Belfast Telegraph

Father murder accused 'depressed'

A young Gaelic football star accused of murdering his father with a gun he obtained by texting a friend claims he suffers from depression, a court has heard.

A detective told Omagh Magistrates' Court that Sean Hackett, 18, initially denied involvement in the death of his 60-year-old father Aloysius, but later admitted: "I did it, I shot him."

The father-of-four was found dead in the back yard of the family home near Auger, Co Tyrone, late last Friday night.

A defence lawyer told judge Bernie Kelly that the accused - last season's captain of the Tyrone gaelic football minor team - still had the full support and love of his mother Eilish, sister Aileen and two brothers Kevin and Conor, all of whom were in court for the remand hearing.

Ms Kelly granted the accused compassionate bail to attend his father's funeral under the strict condition that he is chaperoned by two volunteers, one of whom will be Tyrone GAA boss Mickey Harte.

His mother wept on a number of occasions in the public gallery. At one stage she and her children exchanged waves with the defendant in the dock.

The detective, who said she could connect Hackett to the charge, said that after initially telling police he found his father dead after coming back from a night out, the teenager later admitted shooting him. After that confession Hackett remained silent for three subsequent days of questioning, she said.
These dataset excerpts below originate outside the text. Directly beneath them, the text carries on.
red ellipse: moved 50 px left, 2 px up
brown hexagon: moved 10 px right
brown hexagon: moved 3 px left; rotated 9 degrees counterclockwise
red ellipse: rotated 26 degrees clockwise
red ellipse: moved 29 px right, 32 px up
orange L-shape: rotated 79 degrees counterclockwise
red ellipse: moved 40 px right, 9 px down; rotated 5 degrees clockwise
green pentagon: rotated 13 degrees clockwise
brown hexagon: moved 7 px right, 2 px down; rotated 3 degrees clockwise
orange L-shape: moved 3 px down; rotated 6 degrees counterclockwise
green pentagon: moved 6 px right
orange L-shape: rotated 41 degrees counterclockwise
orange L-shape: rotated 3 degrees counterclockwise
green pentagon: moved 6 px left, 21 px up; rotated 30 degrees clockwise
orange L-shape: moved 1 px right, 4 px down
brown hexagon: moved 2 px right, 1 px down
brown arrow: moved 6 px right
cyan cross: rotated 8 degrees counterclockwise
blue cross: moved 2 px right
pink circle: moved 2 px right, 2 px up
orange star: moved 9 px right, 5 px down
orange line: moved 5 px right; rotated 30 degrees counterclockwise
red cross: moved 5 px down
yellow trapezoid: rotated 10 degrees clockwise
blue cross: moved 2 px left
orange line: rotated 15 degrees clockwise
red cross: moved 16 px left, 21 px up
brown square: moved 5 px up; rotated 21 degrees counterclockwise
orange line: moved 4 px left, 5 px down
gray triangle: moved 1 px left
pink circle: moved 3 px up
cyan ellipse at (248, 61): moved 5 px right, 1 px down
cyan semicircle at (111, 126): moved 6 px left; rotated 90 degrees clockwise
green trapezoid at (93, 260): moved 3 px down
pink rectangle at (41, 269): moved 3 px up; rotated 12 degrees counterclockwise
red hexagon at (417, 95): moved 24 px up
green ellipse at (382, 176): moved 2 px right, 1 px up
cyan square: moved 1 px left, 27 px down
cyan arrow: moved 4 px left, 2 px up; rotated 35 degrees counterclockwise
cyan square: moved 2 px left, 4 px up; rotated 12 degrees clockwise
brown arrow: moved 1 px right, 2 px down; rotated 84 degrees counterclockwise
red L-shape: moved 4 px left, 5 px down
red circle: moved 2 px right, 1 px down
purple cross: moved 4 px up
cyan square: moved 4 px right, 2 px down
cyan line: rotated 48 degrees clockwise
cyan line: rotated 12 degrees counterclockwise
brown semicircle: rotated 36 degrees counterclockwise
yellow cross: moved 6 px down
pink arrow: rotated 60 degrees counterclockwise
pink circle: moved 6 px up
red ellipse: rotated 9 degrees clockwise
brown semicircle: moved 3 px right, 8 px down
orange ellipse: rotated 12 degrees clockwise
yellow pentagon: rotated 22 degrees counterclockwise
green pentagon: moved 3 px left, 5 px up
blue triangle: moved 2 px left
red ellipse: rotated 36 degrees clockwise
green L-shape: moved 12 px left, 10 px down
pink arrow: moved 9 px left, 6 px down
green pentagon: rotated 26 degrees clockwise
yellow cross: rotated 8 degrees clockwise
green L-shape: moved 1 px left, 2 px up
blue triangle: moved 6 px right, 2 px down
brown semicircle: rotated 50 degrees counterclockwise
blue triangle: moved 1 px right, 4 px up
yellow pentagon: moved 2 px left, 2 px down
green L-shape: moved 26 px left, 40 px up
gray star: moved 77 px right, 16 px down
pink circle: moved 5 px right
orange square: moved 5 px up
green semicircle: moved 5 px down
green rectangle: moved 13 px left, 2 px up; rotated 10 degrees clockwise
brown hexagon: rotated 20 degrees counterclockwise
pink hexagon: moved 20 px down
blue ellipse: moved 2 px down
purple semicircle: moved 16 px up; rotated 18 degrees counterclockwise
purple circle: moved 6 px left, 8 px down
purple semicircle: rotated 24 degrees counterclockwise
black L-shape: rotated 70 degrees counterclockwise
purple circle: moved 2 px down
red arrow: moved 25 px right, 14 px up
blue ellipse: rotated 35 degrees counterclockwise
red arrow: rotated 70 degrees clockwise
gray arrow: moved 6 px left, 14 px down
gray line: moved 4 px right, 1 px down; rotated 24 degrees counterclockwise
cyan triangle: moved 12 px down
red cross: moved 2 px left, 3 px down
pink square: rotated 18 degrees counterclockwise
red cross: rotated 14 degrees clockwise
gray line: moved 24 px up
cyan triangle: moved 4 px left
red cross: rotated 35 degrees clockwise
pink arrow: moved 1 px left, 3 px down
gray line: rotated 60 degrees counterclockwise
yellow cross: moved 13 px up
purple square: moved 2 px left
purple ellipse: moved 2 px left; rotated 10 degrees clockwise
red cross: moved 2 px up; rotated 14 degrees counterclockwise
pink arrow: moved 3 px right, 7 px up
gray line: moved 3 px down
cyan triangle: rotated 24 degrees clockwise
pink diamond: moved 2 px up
He instead submitted a written statement to police in which he admitted involvement in an "incident" which resulted in the death of his father, a man he "loved very much", the officer said. He also informed police that he has depression, she said.

Judge Kelly refused a standard bail application but granted compassionate bail for a number of hours to enable the accused to attend the requiem mass in Augher.

The Public Prosecution Service lodged an appeal against the judge's decision. Later at the Northern Ireland High Court, Mr Justice Horner rejected the appeal by the PPS.